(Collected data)
--- START ---

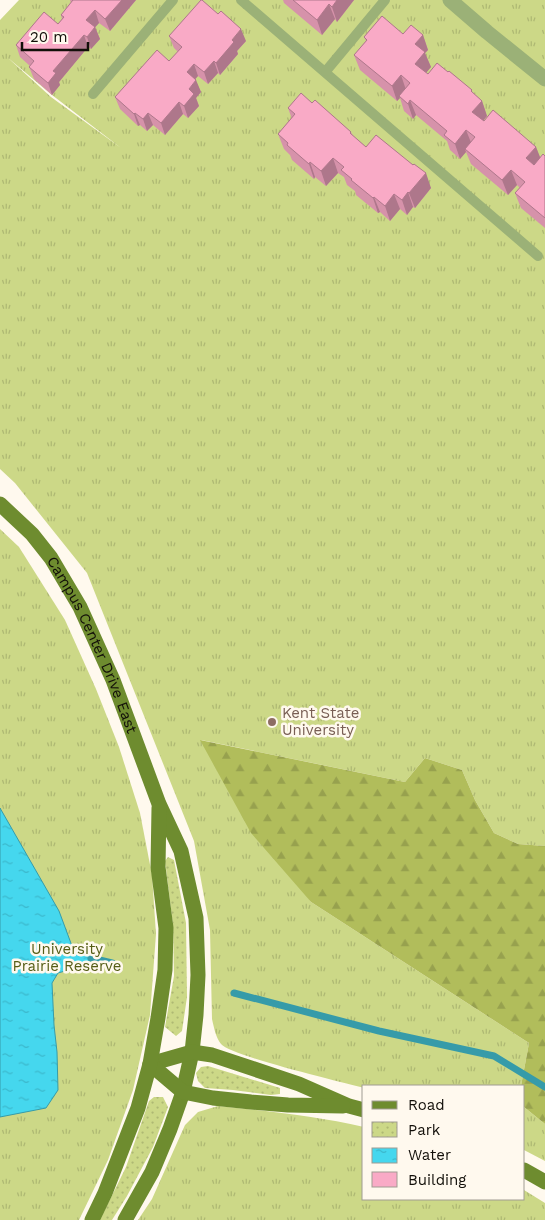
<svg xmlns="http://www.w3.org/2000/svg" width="545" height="1220" font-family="'Work Sans',sans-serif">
  <defs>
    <pattern id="grass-tufts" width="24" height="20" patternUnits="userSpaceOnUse" patternTransform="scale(1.25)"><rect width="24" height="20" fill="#ccd887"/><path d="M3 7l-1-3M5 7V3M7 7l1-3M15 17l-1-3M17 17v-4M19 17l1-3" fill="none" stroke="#aeb873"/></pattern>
    <pattern id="forest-firs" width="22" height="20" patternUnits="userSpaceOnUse" patternTransform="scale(1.25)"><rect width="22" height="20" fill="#b1bd5b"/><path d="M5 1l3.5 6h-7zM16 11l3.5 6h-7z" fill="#97a14e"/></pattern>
    <pattern id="park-dots" width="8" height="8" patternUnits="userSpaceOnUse" patternTransform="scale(1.25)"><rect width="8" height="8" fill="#ccd887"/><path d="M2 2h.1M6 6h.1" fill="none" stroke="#aeb873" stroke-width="1.8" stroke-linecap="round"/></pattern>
    <pattern id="water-ripples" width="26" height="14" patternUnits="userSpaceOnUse" patternTransform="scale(1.25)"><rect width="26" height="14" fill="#45d7ee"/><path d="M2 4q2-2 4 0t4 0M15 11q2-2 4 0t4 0" fill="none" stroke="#3bb7cb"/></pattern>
  </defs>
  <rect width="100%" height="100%" fill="#fff9ee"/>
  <g fill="url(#grass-tufts)" fill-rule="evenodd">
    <path d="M19,0H545V846L518,844L494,833L475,800L462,770L425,758L405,782L201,740L311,902L529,1043L521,1086H364V1088C342,1082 231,1056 221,1044C216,1038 214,1028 212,1019L210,930L194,841L87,573L15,483L0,469V20ZM7,57L52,95L121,148L51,97Z"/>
    <polygon points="0,529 19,547 65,620 96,689 119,747 140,813 152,875 156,934 150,1015 133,1090 108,1160 79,1220 0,1220"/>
    <path d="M218,1106C266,1111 316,1116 364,1127V1199H524V1190L545,1203V1220H138L152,1199L185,1125L198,1112Z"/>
    <polygon points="524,1107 545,1124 545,1161 524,1150"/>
  </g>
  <polygon fill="url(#forest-firs)" points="200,740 405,782 425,758 462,770 475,800 494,833 518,844 545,846 545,1124 524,1107 524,1086 521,1086 529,1043 311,902 251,833"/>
  <g fill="url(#park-dots)">
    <polygon points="168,857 174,860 186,923 187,997 182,1031 176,1036 165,1027 174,976 173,925 165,861"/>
    <polygon points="208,1066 280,1088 280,1094 271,1095 233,1090 205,1088 198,1081 196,1073 201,1067"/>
    <polygon points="154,1097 163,1097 168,1107 153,1147 127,1196 112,1220 100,1220 126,1167 149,1101"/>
  </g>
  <polygon fill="url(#water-ripples)" stroke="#369ba9" points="0,808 59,911 72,946 95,953 86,965 58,973 52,983 54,1025 57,1052 58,1090 46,1108 0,1117"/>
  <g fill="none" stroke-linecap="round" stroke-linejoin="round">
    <g stroke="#369ba9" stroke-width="7">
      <polyline points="91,958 112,963"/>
      <polyline points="234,993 379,1031 494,1056 545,1087"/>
    </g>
    <g stroke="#9bb177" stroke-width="10">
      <polyline points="241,0 538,256"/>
      <polyline points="326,71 385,0"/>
      <polyline points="93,94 173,0"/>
    </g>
    <polyline stroke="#9bb177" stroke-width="15" points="450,0 487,32 545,79"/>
    <g stroke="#6e8c2f" stroke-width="15">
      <path id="s1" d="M0,504L32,534L51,558L80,607L113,680L159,804L181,851L196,918L198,975L196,1015L192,1052L183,1092L170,1129L152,1172L125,1220"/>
      <polyline points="150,1064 192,1052 212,1055 299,1084 349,1106 364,1110"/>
      <polyline points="150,1064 183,1092 213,1098 251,1102 288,1105 343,1106"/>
      <polyline points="524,1170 545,1182"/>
      <polyline points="92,1220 105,1193 138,1108 150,1064 158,1018 165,970 166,928 158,867 159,808"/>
    </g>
  </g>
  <g fill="#d692aa">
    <polygon points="70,0 136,0 110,31 99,23 95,27 100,39 91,49 88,47 59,82 60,85 52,95 34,79 29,67 30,66 20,57 16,45 58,24 62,19 61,15 71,3"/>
    <polygon points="283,0 354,0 337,22 335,19 322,35 284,3"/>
    <polygon points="403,34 423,35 428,50 425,53 431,67 426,73 473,93 482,101 487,116 483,121 536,147 540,158 545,156 545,228 521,208 515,193 520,188 517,185 508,195 471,164 466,152 460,159 450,150 447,141 416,115 413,119 404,111 400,98 397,101 360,70 354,55 366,41 364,37"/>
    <polygon points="169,36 246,41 237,51 238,54 220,75 218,73 208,84 198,76 195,79 201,92 196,98 199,106 188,118 183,114 165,135 153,125 147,131 140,125 138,126 120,109 115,97 169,61 178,52 174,48"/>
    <polygon points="312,103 351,132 353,136 366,147 431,188 415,208 413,207 407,215 400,209 390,221 380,212 378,213 356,195 355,191 347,185 344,177 338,173 326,186 315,177 314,179 292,160 290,155 284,149 278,134 292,119 288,108"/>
  </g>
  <g fill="#ae778b">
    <polygon points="122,0 136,0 110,31 105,19"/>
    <polygon points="337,0 354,0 337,22 332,7"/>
    <polygon points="329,4 335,19 322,35 317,20"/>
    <polygon points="95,10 99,23 91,32 86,20"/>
    <polygon points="95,27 100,39 91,49 87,37"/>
    <polygon points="241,29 246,41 237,51 238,54 220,75 216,63 232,40"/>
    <polygon points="84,35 88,47 59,82 60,85 52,95 48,83 53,71"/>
    <polygon points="423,35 428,50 425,53 431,67 421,79 415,64 415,44"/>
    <polygon points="214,61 218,73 208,84 204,72"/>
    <polygon points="194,64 198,76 191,84 187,72"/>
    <polygon points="401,75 406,90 399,96 400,98 397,101 392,86"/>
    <polygon points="196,80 201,92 196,98 199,106 188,118 184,106 189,89"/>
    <polygon points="410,100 416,115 413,119 408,104"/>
    <polygon points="482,101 487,116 478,127 472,112"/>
    <polygon points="179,102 183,114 165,135 161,123"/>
    <polygon points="135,113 140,125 138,126 134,114"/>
    <polygon points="148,113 153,125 147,131 143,119"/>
    <polygon points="466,130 472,145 465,149 466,152 460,159 455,144"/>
    <polygon points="536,147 542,162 532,173 526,158"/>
    <polygon points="333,158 338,173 326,186 321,171"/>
    <polygon points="310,162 315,177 314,179 309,164"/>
    <polygon points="511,170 517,185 508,195 502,180"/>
    <polygon points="426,173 431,188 415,208 409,193"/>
    <polygon points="408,192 413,207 407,215 402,200"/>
    <polygon points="394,194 400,209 390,221 385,206"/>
    <polygon points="374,197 380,212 378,213 373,198"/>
  </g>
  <g fill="#f9aac6" stroke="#ae778b">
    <polygon points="73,0 122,0 105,19 95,10 86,20 95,27 87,37 84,35 53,71 56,73 48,83 29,67 34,61 16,45 44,12 58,24 64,17 61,15"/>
    <polygon points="201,0 202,0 218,14 221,11 241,29 232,40 234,42 216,63 214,61 204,72 194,64 187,72 196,80 189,89 194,94 184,106 179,102 161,123 148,113 143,119 135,113 134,114 115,97 157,50 169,61 182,47 169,36"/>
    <polygon points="293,0 337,0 332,7 329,4 317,20"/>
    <polygon points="382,16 403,34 411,25 423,35 415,44 425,52 415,64 428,74 437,63 448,72 449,71 472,90 471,91 482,101 472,112 484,121 493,110 536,147 526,158 534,165 543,154 545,156 545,218 515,193 525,182 511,170 502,180 465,149 475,137 466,130 455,144 444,135 447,131 410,100 408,104 399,96 410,83 401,75 392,86 354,55 367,40 364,37"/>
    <polygon points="301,93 312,103 315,100 351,132 350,133 366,147 376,135 413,165 414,164 426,173 409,193 408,192 402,200 394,194 385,206 374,197 373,198 351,180 352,179 341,170 344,167 333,158 321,171 310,162 309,164 287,145 288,143 278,134 295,114 288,108"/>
  </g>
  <circle fill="#8d6e63" stroke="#fff9ee" stroke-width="2" cx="272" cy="722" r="5"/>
  <g text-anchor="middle" stroke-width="5" stroke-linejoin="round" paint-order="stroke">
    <g font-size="15" fill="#120f09" stroke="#fff9ee">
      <text dy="5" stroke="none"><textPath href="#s1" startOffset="171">Campus Center Drive East</textPath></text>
    </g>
    <g font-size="15" fill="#785e54" stroke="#fff9ee" text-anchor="start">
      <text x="282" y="718">Kent State<tspan x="282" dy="17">University</tspan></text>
    </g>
    <g font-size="15" fill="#555d15" stroke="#fff9ee">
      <text x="67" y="954">University<tspan x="67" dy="17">Prairie Reserve</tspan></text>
    </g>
  </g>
  <rect x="362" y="1085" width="162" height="115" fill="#fff9ee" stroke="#a09b92"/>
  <rect x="372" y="1101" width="25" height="8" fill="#6e8c2f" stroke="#a09b92"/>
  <text x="408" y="1110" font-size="15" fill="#120f09">Road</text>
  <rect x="372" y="1122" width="25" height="15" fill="url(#park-dots)" stroke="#a09b92"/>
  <text x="408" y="1135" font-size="15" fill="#120f09">Park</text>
  <rect x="372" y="1148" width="25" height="15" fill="url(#water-ripples)" stroke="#a09b92"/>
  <text x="408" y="1160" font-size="15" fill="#120f09">Water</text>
  <rect x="372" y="1172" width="25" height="15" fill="#f9aac6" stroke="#a09b92"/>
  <text x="408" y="1185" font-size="15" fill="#120f09">Building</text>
  <path d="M22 42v8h66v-8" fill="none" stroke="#120f09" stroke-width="2.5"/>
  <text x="30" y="42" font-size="15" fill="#120f09" stroke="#fff9ee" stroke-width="4" paint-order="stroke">20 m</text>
</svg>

--- END ---

Assignment: Output, from the data above, the lines from the line with "174,860 186,923 187,997" to the line with "238,54 220,75 218,73" exactly as they stand, both ends included and nothing else.

The completed task:
    <polygon points="168,857 174,860 186,923 187,997 182,1031 176,1036 165,1027 174,976 173,925 165,861"/>
    <polygon points="208,1066 280,1088 280,1094 271,1095 233,1090 205,1088 198,1081 196,1073 201,1067"/>
    <polygon points="154,1097 163,1097 168,1107 153,1147 127,1196 112,1220 100,1220 126,1167 149,1101"/>
  </g>
  <polygon fill="url(#water-ripples)" stroke="#369ba9" points="0,808 59,911 72,946 95,953 86,965 58,973 52,983 54,1025 57,1052 58,1090 46,1108 0,1117"/>
  <g fill="none" stroke-linecap="round" stroke-linejoin="round">
    <g stroke="#369ba9" stroke-width="7">
      <polyline points="91,958 112,963"/>
      <polyline points="234,993 379,1031 494,1056 545,1087"/>
    </g>
    <g stroke="#9bb177" stroke-width="10">
      <polyline points="241,0 538,256"/>
      <polyline points="326,71 385,0"/>
      <polyline points="93,94 173,0"/>
    </g>
    <polyline stroke="#9bb177" stroke-width="15" points="450,0 487,32 545,79"/>
    <g stroke="#6e8c2f" stroke-width="15">
      <path id="s1" d="M0,504L32,534L51,558L80,607L113,680L159,804L181,851L196,918L198,975L196,1015L192,1052L183,1092L170,1129L152,1172L125,1220"/>
      <polyline points="150,1064 192,1052 212,1055 299,1084 349,1106 364,1110"/>
      <polyline points="150,1064 183,1092 213,1098 251,1102 288,1105 343,1106"/>
      <polyline points="524,1170 545,1182"/>
      <polyline points="92,1220 105,1193 138,1108 150,1064 158,1018 165,970 166,928 158,867 159,808"/>
    </g>
  </g>
  <g fill="#d692aa">
    <polygon points="70,0 136,0 110,31 99,23 95,27 100,39 91,49 88,47 59,82 60,85 52,95 34,79 29,67 30,66 20,57 16,45 58,24 62,19 61,15 71,3"/>
    <polygon points="283,0 354,0 337,22 335,19 322,35 284,3"/>
    <polygon points="403,34 423,35 428,50 425,53 431,67 426,73 473,93 482,101 487,116 483,121 536,147 540,158 545,156 545,228 521,208 515,193 520,188 517,185 508,195 471,164 466,152 460,159 450,150 447,141 416,115 413,119 404,111 400,98 397,101 360,70 354,55 366,41 364,37"/>
    <polygon points="169,36 246,41 237,51 238,54 220,75 218,73 208,84 198,76 195,79 201,92 196,98 199,106 188,118 183,114 165,135 153,125 147,131 140,125 138,126 120,109 115,97 169,61 178,52 174,48"/>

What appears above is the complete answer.